Copy all lines below that use the word "Limited".

── SOURCE MATERIAL ──

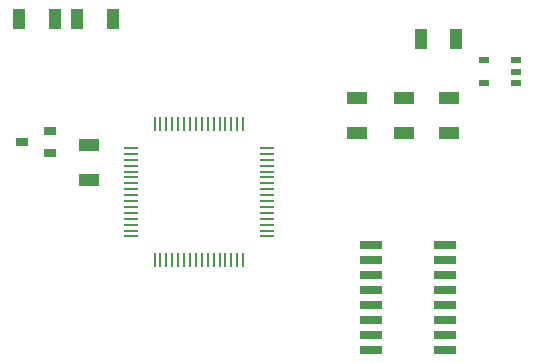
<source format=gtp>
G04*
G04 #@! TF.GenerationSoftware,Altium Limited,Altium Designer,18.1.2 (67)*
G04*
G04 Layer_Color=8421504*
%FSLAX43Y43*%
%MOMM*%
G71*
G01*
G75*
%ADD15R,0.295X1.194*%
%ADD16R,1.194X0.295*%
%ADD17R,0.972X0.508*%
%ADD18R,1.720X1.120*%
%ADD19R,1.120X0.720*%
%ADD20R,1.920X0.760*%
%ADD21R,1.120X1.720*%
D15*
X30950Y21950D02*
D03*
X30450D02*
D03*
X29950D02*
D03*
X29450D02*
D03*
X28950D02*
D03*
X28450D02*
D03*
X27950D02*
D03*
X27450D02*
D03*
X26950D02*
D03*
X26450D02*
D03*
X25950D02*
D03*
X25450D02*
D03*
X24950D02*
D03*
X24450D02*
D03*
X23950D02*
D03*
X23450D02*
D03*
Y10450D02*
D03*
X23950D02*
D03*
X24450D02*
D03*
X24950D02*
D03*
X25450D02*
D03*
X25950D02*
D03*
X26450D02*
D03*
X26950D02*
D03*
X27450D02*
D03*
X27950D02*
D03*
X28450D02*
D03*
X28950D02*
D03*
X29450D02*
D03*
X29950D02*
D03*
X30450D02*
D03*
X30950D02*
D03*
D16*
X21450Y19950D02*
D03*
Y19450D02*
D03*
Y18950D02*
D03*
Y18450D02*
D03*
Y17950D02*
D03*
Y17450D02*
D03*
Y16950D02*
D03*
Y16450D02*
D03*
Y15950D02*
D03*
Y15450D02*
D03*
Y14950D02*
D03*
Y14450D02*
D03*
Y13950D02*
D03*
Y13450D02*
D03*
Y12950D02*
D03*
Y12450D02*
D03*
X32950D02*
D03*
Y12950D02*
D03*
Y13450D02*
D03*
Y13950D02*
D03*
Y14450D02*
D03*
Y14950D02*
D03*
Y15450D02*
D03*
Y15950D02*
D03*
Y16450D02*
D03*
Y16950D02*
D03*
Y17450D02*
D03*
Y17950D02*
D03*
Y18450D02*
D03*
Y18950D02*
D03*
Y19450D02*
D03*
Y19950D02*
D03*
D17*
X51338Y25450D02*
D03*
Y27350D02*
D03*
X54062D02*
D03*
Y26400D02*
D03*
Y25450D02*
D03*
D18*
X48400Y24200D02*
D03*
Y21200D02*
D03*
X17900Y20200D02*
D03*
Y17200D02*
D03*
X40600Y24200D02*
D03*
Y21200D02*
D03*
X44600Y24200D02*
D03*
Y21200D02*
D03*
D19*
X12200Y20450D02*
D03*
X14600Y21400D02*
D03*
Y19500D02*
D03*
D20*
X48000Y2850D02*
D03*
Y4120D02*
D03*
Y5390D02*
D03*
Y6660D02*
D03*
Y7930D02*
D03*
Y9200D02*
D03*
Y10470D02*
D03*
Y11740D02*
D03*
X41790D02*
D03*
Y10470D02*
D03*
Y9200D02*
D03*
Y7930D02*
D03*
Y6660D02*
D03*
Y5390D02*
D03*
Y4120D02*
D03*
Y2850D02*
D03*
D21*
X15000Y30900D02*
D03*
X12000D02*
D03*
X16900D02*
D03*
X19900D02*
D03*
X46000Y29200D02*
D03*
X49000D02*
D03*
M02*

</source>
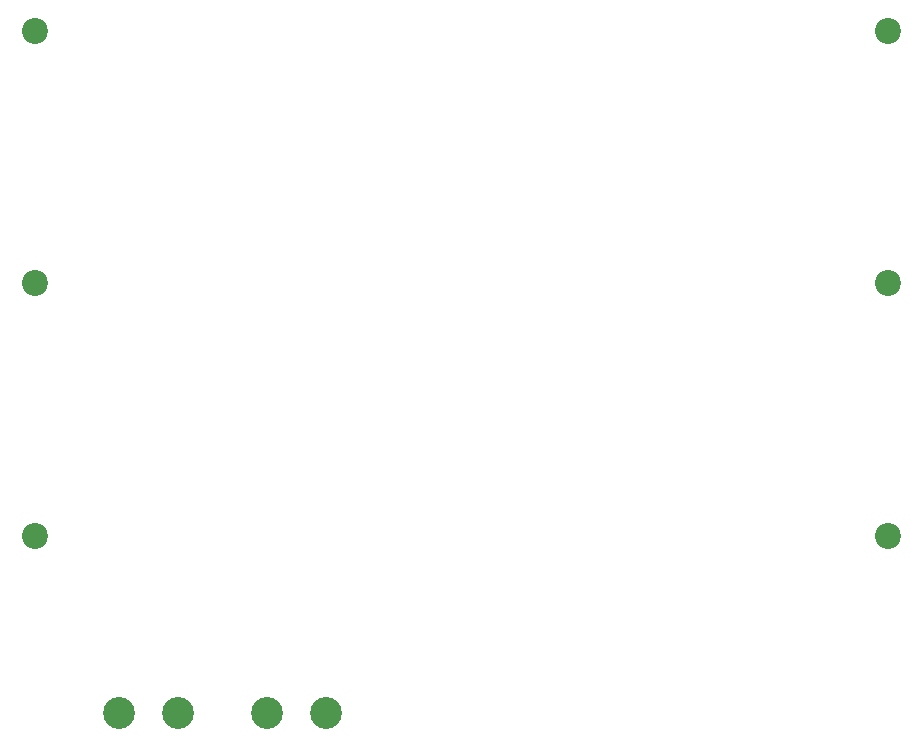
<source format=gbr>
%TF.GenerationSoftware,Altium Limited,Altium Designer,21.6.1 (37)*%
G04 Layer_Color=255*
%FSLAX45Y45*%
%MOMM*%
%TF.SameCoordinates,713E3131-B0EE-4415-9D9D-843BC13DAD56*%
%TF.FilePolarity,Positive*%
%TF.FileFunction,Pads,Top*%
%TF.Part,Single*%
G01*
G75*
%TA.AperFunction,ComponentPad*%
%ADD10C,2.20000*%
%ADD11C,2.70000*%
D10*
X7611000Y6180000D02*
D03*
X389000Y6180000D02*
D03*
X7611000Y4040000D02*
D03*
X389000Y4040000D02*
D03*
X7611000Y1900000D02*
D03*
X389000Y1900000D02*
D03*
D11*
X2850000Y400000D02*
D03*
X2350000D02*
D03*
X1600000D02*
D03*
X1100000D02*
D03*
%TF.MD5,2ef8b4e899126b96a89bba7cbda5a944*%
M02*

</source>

───

SOLVED PROBLEM:
G04 #@! TF.GenerationSoftware,Altium Limited,Altium Designer,18.1.2 (67)*
%TF.GenerationSoftware,Altium Limited,Altium Designer,21.6.1 (37)*%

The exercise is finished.